Without naming him, Tomlin added: “And in 2017 we still refuse to be controlled by a sexist, egotistical, lying, hypocritical bigot.”
Parton raised her eyebrows at the critique and remained silent.
Alec Baldwin won outstanding supporting actor in a comedy series for his regular portrayals of Mr Trump on SNL.
“At long last Mr President here is your Emmy,” he said of the Celebrity Apprentice-host-cum-president.
Collecting the lead actor in a comedy series award, Atlanta star Donald Glover said: “I want to thank Trump for making black people number one on the most oppressed list – he’s the reason I’m probably up here.”

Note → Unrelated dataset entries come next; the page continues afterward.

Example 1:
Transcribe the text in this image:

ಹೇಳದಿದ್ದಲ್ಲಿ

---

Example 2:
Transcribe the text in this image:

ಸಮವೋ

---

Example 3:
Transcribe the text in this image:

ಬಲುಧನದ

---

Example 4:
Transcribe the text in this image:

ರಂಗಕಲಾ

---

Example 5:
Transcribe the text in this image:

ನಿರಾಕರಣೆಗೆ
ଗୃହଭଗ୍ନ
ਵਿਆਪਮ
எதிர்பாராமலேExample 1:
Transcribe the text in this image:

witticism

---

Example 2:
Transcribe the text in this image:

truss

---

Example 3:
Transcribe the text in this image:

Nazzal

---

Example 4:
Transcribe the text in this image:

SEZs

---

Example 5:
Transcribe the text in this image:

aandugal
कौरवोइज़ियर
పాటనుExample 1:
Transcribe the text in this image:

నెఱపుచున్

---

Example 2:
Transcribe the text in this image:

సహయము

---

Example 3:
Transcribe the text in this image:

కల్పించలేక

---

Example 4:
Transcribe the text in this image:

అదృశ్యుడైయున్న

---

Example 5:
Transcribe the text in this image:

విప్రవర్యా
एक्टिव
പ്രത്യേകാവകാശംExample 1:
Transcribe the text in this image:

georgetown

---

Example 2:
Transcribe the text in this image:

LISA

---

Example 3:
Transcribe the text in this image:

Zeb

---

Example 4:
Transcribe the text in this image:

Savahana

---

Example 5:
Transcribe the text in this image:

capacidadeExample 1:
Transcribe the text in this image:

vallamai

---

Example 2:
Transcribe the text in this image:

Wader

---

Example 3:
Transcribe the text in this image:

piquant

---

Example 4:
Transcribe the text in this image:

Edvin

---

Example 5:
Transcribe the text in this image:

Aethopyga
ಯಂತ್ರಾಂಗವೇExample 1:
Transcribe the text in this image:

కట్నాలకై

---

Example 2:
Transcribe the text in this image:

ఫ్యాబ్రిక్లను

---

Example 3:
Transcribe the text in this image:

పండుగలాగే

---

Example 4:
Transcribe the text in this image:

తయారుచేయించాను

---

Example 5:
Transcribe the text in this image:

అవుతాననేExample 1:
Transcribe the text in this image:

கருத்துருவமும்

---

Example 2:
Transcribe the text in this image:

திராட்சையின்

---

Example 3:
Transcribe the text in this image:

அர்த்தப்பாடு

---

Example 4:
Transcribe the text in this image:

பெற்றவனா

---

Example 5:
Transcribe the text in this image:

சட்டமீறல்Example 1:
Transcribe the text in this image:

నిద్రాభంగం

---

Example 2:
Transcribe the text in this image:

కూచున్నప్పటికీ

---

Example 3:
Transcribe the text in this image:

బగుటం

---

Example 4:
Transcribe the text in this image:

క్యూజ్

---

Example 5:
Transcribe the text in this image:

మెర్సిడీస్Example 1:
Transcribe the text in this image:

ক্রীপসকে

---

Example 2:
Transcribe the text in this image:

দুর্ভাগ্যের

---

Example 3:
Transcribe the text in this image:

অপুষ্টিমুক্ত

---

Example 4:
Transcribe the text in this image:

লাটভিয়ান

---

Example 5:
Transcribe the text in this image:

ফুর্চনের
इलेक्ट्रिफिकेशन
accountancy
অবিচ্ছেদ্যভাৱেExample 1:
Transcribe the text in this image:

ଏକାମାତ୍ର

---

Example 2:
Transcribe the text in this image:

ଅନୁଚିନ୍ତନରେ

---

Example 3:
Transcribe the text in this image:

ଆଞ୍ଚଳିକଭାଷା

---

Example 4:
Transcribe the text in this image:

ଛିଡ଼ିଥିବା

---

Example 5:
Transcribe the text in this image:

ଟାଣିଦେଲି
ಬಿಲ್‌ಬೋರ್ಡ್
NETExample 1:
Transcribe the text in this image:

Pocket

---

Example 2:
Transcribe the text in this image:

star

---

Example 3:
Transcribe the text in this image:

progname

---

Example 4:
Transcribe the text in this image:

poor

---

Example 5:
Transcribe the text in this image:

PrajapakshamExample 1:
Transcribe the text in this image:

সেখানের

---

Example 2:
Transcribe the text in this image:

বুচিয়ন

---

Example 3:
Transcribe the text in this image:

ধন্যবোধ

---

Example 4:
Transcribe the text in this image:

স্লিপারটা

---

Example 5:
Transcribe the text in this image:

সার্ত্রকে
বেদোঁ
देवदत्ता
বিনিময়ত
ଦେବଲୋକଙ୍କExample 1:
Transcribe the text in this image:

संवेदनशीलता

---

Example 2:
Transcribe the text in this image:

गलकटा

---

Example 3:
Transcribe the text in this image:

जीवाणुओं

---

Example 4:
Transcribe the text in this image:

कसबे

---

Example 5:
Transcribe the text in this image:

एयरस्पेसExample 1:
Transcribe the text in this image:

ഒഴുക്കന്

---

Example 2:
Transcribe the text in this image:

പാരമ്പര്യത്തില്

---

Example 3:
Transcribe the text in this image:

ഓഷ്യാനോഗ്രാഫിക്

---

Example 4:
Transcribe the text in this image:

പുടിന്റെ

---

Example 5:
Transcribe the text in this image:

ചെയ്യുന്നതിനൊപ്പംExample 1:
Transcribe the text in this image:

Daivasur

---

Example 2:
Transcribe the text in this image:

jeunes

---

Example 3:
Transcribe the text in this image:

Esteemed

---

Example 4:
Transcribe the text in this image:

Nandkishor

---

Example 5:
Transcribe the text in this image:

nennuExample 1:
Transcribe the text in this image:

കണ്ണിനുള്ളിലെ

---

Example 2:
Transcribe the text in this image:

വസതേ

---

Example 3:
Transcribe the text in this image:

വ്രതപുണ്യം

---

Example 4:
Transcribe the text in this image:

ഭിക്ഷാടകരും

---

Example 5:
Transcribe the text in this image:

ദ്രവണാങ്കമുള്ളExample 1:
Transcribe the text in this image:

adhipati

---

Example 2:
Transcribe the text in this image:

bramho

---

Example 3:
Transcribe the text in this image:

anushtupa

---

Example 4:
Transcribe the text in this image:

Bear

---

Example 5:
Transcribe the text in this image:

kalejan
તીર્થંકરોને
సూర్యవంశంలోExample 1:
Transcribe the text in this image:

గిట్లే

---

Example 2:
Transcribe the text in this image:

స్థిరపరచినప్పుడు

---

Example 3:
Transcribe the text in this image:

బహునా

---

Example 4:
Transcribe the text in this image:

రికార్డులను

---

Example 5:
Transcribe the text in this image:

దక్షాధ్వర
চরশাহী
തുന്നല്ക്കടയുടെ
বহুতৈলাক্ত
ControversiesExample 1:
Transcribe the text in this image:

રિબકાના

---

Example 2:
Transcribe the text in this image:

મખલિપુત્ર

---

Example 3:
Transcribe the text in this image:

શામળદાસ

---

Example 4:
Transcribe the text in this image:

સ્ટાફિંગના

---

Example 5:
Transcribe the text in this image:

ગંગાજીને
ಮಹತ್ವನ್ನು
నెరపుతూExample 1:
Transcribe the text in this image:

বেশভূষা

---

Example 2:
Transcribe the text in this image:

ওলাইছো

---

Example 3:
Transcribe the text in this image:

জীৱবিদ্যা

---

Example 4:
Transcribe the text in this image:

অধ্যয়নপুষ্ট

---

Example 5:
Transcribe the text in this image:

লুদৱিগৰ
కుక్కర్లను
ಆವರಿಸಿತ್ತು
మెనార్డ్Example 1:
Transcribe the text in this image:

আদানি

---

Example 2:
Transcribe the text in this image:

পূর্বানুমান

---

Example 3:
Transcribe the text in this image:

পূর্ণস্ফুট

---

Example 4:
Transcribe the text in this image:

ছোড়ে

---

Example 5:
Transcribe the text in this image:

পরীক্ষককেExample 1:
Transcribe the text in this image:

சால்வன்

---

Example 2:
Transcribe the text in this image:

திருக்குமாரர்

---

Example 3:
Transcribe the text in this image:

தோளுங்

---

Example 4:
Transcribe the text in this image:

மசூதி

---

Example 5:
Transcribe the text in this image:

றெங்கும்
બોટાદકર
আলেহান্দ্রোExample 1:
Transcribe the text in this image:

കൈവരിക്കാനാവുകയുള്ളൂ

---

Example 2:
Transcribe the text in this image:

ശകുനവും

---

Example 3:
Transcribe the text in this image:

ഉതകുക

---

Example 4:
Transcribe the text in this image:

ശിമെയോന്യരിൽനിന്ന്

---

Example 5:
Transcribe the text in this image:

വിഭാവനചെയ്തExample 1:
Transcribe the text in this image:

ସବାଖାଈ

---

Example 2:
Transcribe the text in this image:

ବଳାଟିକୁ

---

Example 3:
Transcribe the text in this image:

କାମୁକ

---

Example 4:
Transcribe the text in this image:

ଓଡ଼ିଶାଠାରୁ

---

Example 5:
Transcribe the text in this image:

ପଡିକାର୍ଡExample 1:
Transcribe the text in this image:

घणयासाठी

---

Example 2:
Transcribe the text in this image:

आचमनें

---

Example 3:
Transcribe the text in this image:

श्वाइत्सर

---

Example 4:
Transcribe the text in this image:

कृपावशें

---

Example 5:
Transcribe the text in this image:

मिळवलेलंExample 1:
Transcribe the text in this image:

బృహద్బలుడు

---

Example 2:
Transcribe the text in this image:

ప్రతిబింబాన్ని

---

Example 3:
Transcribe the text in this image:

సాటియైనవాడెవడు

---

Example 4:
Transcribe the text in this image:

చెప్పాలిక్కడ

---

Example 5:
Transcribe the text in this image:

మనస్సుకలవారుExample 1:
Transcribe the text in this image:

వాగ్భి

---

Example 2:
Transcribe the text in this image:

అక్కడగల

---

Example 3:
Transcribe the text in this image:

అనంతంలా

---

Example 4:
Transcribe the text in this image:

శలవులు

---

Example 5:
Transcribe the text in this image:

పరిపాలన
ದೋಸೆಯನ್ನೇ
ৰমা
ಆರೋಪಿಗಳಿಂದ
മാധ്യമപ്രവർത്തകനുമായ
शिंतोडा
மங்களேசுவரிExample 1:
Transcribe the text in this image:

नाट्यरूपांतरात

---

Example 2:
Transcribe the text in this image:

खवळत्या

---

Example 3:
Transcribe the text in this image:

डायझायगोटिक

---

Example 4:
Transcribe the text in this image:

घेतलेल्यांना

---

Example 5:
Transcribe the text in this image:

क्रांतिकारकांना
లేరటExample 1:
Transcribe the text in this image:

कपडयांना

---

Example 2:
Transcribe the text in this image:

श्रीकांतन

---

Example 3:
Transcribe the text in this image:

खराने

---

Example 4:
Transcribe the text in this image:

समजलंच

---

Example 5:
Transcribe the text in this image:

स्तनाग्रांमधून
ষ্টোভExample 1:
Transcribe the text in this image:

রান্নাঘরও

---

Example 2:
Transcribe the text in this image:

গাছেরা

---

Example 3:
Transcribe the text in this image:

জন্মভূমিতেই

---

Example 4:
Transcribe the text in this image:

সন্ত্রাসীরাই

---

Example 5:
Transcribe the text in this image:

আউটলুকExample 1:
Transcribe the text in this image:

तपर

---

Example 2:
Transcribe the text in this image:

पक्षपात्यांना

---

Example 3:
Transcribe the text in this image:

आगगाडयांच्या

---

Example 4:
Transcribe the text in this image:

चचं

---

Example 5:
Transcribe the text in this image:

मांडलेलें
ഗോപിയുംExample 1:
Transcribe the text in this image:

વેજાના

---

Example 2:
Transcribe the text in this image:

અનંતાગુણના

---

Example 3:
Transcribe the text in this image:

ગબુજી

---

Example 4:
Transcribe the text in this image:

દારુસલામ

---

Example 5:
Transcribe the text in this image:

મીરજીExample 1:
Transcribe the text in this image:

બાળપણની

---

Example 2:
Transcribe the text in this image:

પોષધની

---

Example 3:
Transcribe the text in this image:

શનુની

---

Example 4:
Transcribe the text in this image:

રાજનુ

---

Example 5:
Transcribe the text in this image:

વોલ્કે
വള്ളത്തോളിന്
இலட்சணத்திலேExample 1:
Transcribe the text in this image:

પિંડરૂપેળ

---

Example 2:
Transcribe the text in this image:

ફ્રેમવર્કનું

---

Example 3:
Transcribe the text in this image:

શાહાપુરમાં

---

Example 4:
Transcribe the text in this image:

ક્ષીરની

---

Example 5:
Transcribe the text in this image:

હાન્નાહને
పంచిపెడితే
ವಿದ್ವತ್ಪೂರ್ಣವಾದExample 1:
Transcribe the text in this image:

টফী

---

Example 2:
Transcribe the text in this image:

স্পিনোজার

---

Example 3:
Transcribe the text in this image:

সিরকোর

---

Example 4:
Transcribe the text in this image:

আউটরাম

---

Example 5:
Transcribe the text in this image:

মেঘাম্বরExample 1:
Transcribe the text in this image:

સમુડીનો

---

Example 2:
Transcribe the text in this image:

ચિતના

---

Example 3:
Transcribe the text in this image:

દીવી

Lead actress in a comedy series winner Julia Louis-Dreyfus, who won for Veep which also scored best comedy series, said a story-line about a fictional president’s dismissal had to be scrubbed from the up-coming final season.
“We did have a story-line about an impeachment, but we abandoned that because we were worried that someone else might get to it first,” she said.
Host Stephen Colbert was swift in tackling the president, who he called the “biggest TV star of the last year” for influencing shows’ plot-lines.
Mr Trump’s fired press secretary Sean Spicer came on stage to joke “this will be the largest audience to witness an Emmys – period”, in a reference to the debacle over numbers attending the president’s inauguration speech.